What the task requires: Omit all pictures and transcribe only the lines in the entries below that run from the line with "Table 2. Results" through the line with "Figure 1. Equipment".

Supplied information:
_ _ _

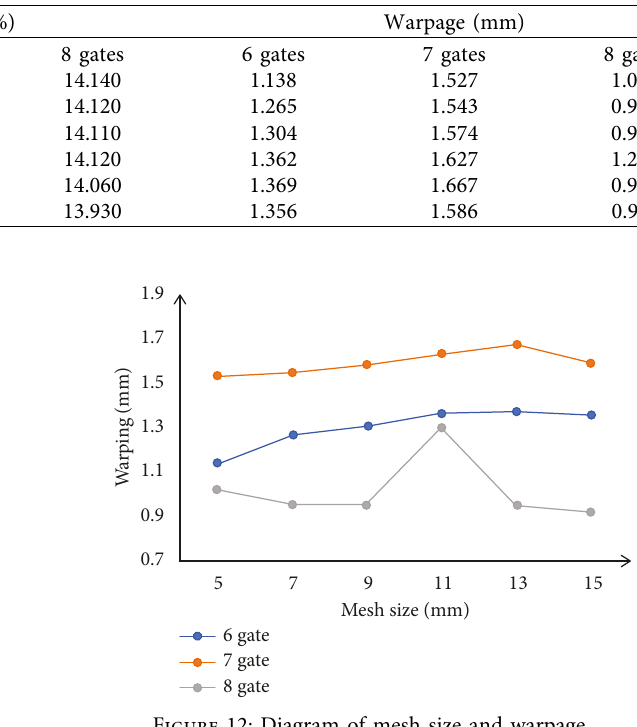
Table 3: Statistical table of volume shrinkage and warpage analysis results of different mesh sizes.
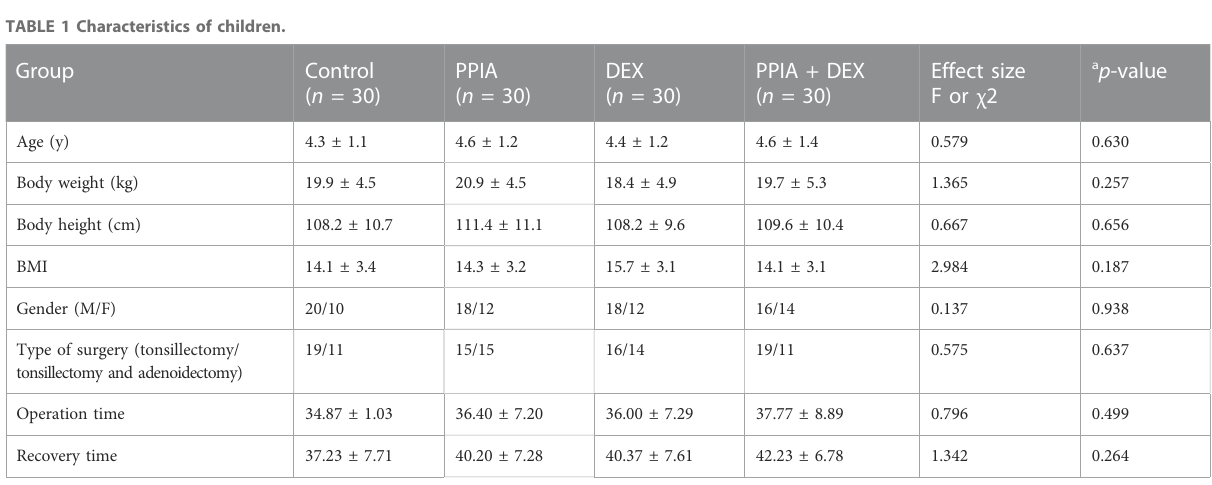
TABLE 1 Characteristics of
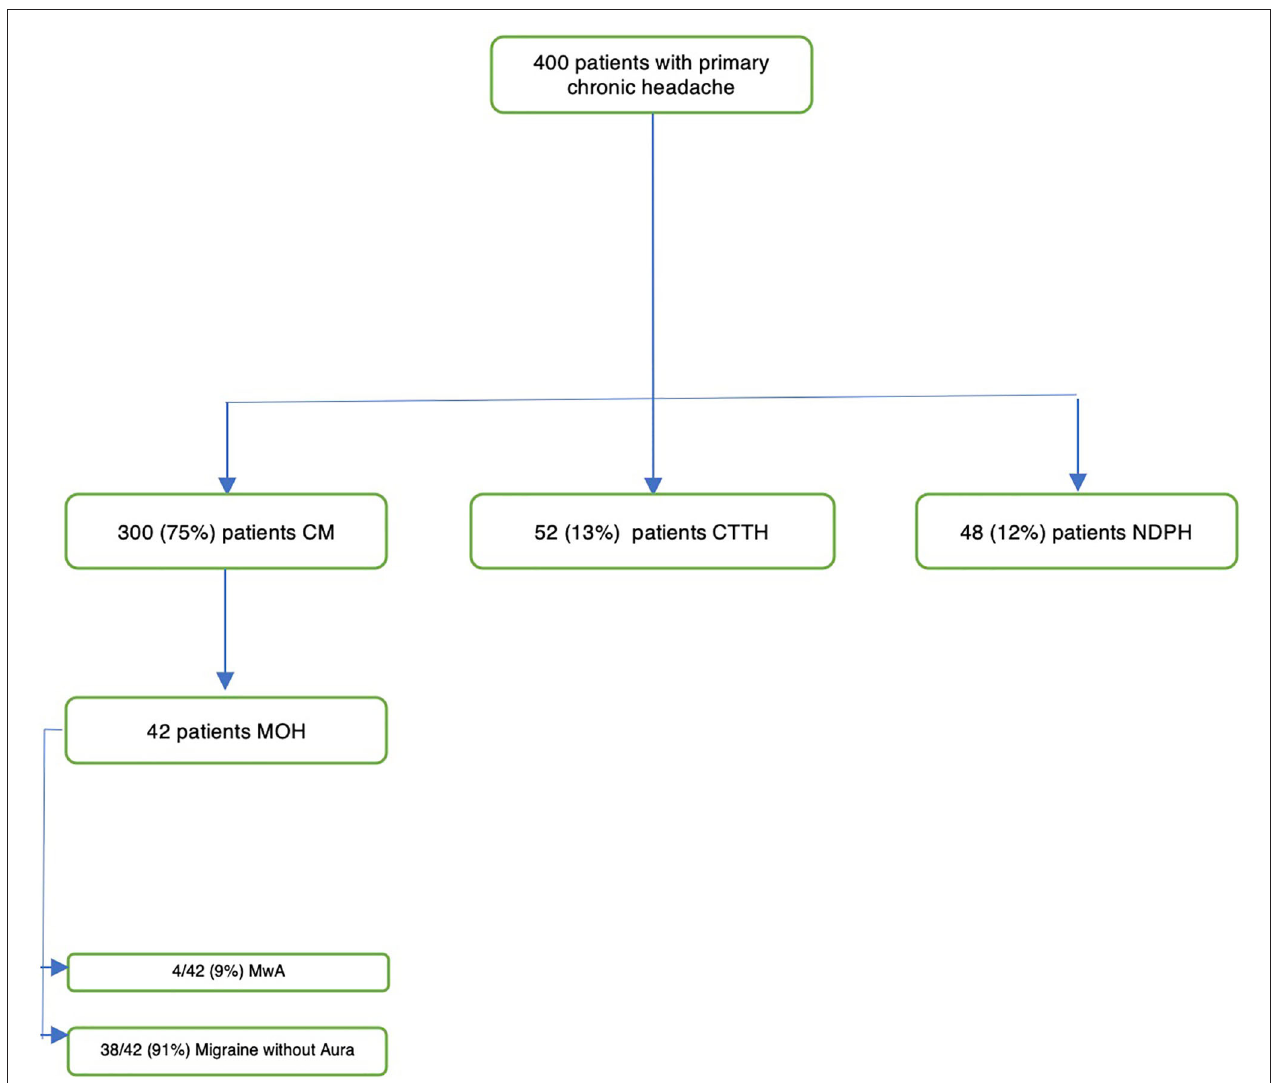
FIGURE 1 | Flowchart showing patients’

_ _ _

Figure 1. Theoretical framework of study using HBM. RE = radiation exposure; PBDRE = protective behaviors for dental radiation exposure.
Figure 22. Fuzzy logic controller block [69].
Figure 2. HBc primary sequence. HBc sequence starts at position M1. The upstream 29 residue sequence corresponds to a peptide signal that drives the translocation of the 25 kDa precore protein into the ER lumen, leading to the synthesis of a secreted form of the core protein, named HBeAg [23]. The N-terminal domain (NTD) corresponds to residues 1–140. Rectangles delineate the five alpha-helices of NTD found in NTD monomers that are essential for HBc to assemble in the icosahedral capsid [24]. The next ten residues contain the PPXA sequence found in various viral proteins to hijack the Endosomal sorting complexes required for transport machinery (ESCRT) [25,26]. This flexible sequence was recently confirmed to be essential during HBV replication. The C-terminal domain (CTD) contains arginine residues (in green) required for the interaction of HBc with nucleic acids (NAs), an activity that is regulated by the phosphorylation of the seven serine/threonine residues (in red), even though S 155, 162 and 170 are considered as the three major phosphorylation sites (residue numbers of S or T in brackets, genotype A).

_ _ _

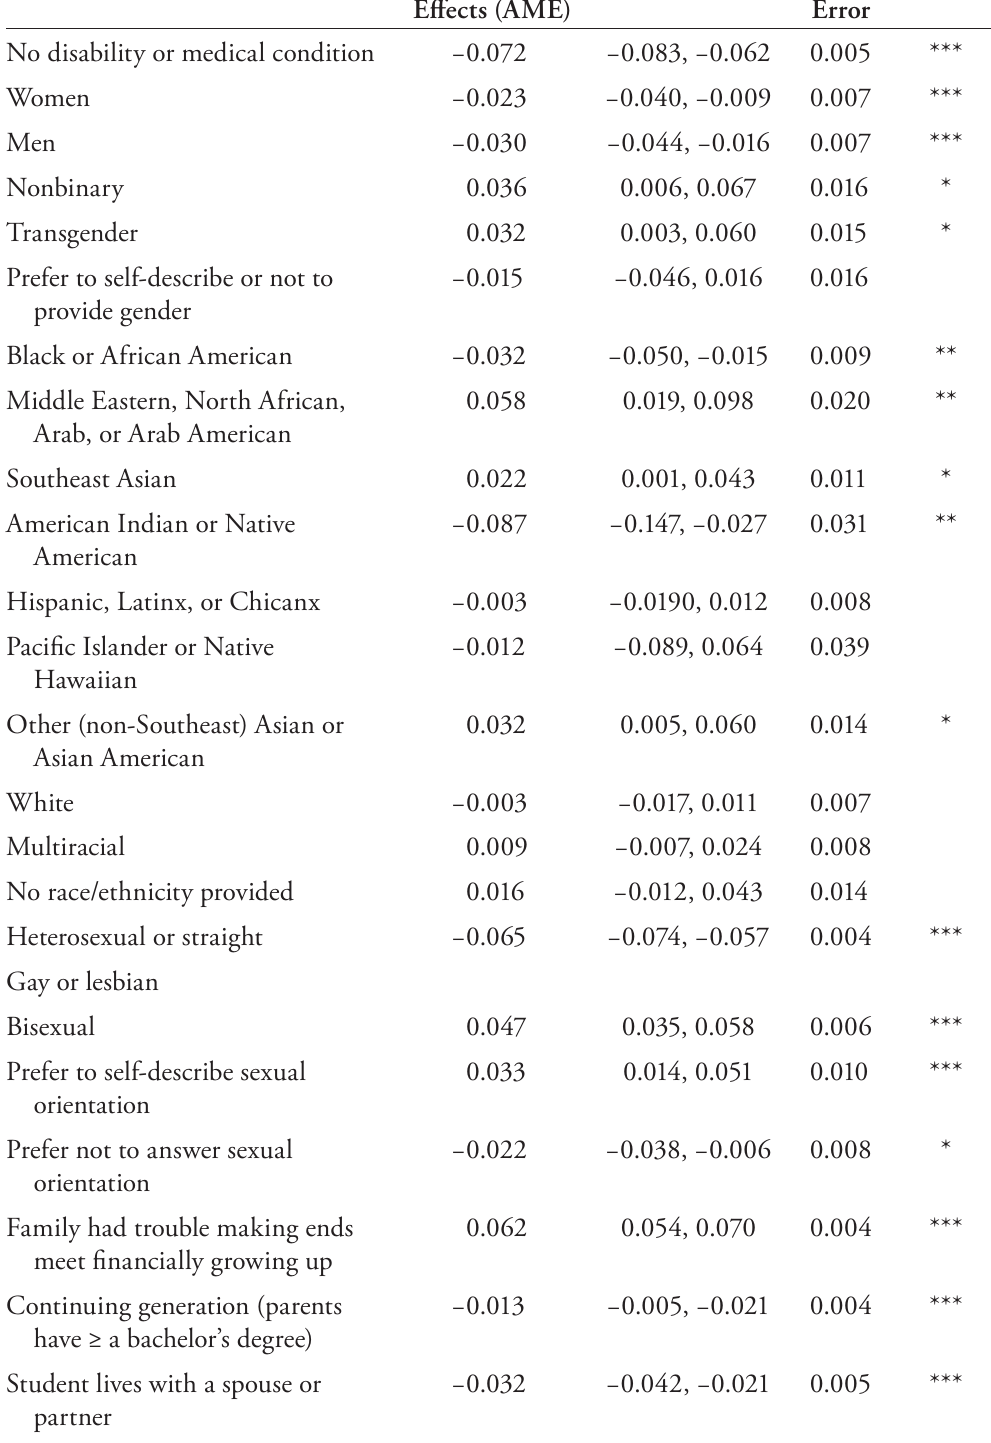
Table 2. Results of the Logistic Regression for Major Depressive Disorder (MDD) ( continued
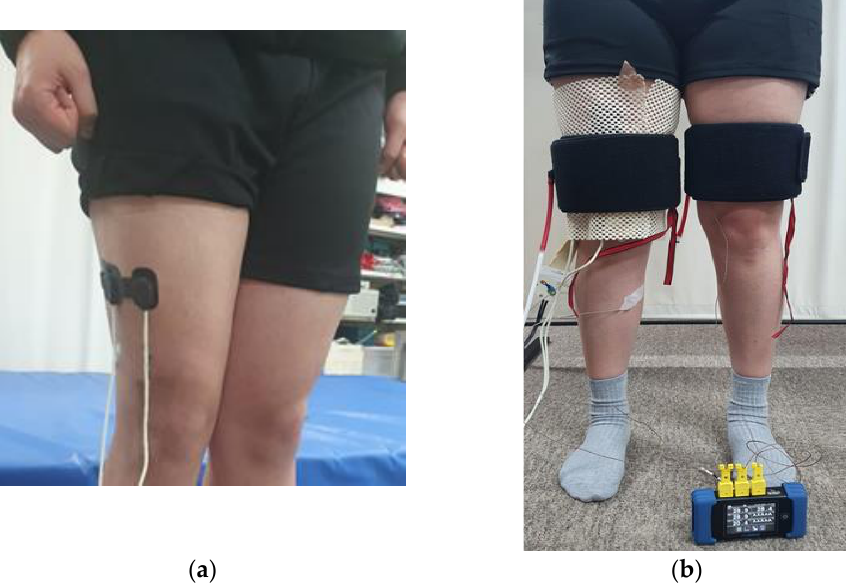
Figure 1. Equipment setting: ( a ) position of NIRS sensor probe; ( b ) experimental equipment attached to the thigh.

_ _ _

Written answer:
Table 2. Results of the Logistic Regression for Major Depressive Disorder (MDD) ( continued
Figure 1. Equipment setting: ( a ) position of NIRS sensor probe; ( b ) experimental equipment attached to the thigh.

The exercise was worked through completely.